SOURCE EXTRACT
★ ★ ★ ★

Countries cleared a major hurdle this weekend by pulling together a draft agreement that sets the groundwork for resumed negotiations in week two of the Paris conference. A more streamlined version of the text is now in the hands of ministers from some 200 countries to carry over the finish line. France is leading the push past traditional divides that have plagued past conferences.

“We’re talking about life itself,” France Foreign Minister Laurent Fabius said in an emotional speech over the weekend. “I intend to muster the experience of my entire life to the service of success for next Friday.”

Fabius has given ministers until Thursday to hand over a negotiated draft that can be translated and formally adopted by Friday. There’s a lot left to do, but let’s not dismiss the progress made so far. The Paris talks are already much further along, compared to where negotiations stood in Copenhagen in 2009.

Here’s our progress report on COP21. Blue bars indicate progress toward the goals, compared to yesterday, red bars indicate backward momentum, and gray bars indicate no change:

Progress Report   December 7, 2015

Commit to cut carbon emissions significantly by 2030.

Say goodbye to any hope that a deal will have binding domestic pollution targets, and say hello to a name-and-shame approach. “Meeting national emissions pledges will emerge as a key measure of international moral and diplomatic standing after a Paris agreement, with countries reluctant to flout their targets and risk being treated as pariahs,” said Paul Bledsoe, a former Clinton White House climate adviser.

Establish reporting and transparency requirements.

Semantics of the agreement matter, and “shall” is an important keyword to watch. Countries will fight this week over the use of “shall” (shorthand for legally binding) in the final text. The U.S. supports using “should” in many places instead, which would not be legally binding.

Create a payment system to finance climate adaptation.

India isn’t happy with the financial commitments it’s seen so far from developed nations, and it may be a roadblock to reaching other compromises. “The amounts that have been pledged are not enough,” said Ajay Mathur, an Indian climate change negotiator. “Finance is the easiest thing. All you have to do is write a check.” If only it were actually that easy.

Put past disagreements aside.

France has appointed 14 international ministers to facilitate compromises in the final days of the conference. One contentious issue is compensation for vulnerable states dealing with climate change, also called loss and damage—but a compromise is in sight.

Agree to return to the negotiating table regularly.

★ ★ ★ ★

DATASET EXTRACT

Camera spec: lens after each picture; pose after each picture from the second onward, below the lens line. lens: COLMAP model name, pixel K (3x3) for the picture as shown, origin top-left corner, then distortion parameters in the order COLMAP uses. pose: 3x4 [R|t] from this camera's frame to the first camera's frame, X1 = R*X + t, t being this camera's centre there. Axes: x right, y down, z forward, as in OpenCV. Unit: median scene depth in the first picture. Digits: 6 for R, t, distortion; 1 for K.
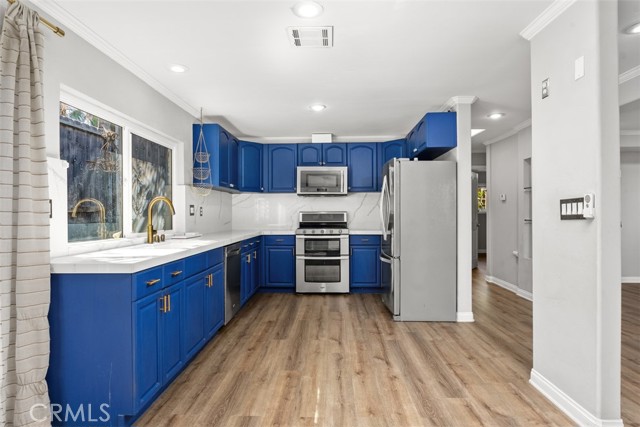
lens RADIAL K [[339.0, 0, 320.0], [0, 339.0, 213.5], [0, 0, 1]] dist [-0.001892, 0.000616]
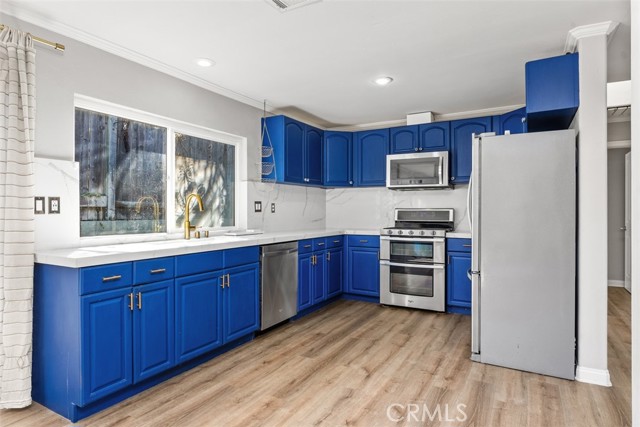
lens RADIAL K [[359.6, 0, 320.0], [0, 359.6, 213.5], [0, 0, 1]] dist [-0.005120, -0.001282]
pose [[0.889542, 0.009090, -0.456762, 0.267949], [-0.004595, 0.999929, 0.010952, -0.002369], [0.456829, -0.007644, 0.889521, 0.170125]]
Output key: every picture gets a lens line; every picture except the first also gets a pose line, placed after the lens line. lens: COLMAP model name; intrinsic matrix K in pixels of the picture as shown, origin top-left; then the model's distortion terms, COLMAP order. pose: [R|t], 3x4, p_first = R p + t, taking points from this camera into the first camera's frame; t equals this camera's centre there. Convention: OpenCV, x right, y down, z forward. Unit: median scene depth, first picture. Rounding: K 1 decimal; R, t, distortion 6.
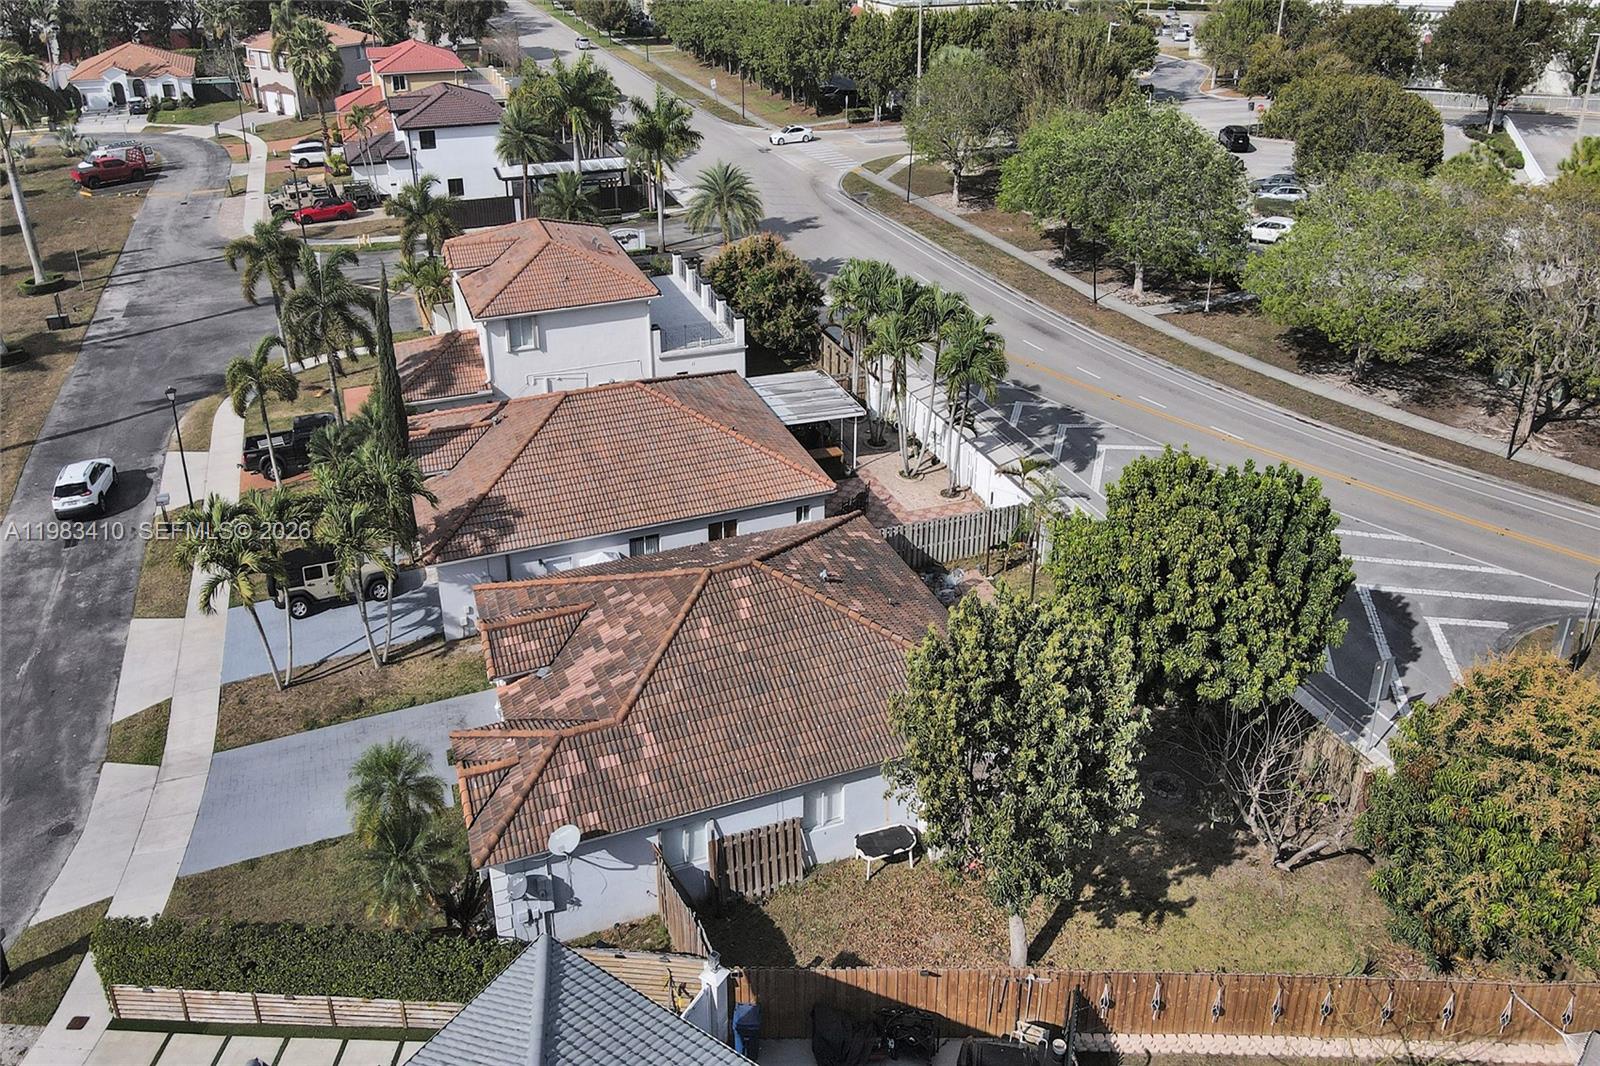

★ ★ ★ ★

TASK INSTRUCTIONS
**a.** In the COP21 progress report, by what day has Laurent Fabius asked ministers to hand over a negotiated draft?
**b.** Write the next part of the COP21 progress report, picking up after its last line.

OUTPUTS IN ORDER
**a.** Thursday

**b.**
There’s an emerging consensus that there will be five-year review cycles to ramp up domestic plans, but not on when those cycles would start. They could begin before 2020 or 2025—the earlier the better for limiting global warming.

Rethink the 2-degree target.

In a surprise, rich nations—including the U.S., Canada, Australia, and European countries—have come around on a more ambitious target of 1.5 degrees Celsius. “We are working with other countries on some formulation that would include 1.5C,” Todd Stern, the U.S. envoy said. Though John Kerry sounded skeptical on Monday: “I don’t think it’s wise to embrace as the principal target of this agreement that kind of a goal.”

Here’s a roundup of the biggest news from around the conference:

  • Global corporations are realizing how climate change will affect their profits and are trying to gain advantage by influencing the climate talks. (New Republic)
  • Republican Senator James Inhofe told a room of climate change deniers they’re “doing the Lord’s work.” (New Republic)
  • After canceling concerts in Paris following the terrorist attacks in November, U2 took to the stage Sunday and Monday. (Vulture)
  • Three words that could make or break the talks. (Pacific Standard)
  • An infographic showing how states and regions across the world reduced and committed to reducing greenhouse gas emissions in 2015. (The Climate Group)
  • Two New Zealand University students have started a Google doc to keep track of what’s being said behind closed doors at the conference. (Slate)  
  • Bernie Sanders released his new climate plan, which includes a pledge to cut carbon pollution 40 percent by 2030. (New Republic)
  • Laurence Tubiana, France’s top climate envoy, thinks details of conference organizing—like soft-lighting and delicious food—encourage progress at the talks. (New York Times)
  • As the second week of negotiations start, Obama’s top advisers arrive to demonstrate the United States is committed to cutting emissions, despite resistance from Congress. (E&E Publishing)
  • A run-down of the ten nations that did not submit Intended Nationally Determined Contributions, including Venezuela and North Korea. (Bloomberg Business)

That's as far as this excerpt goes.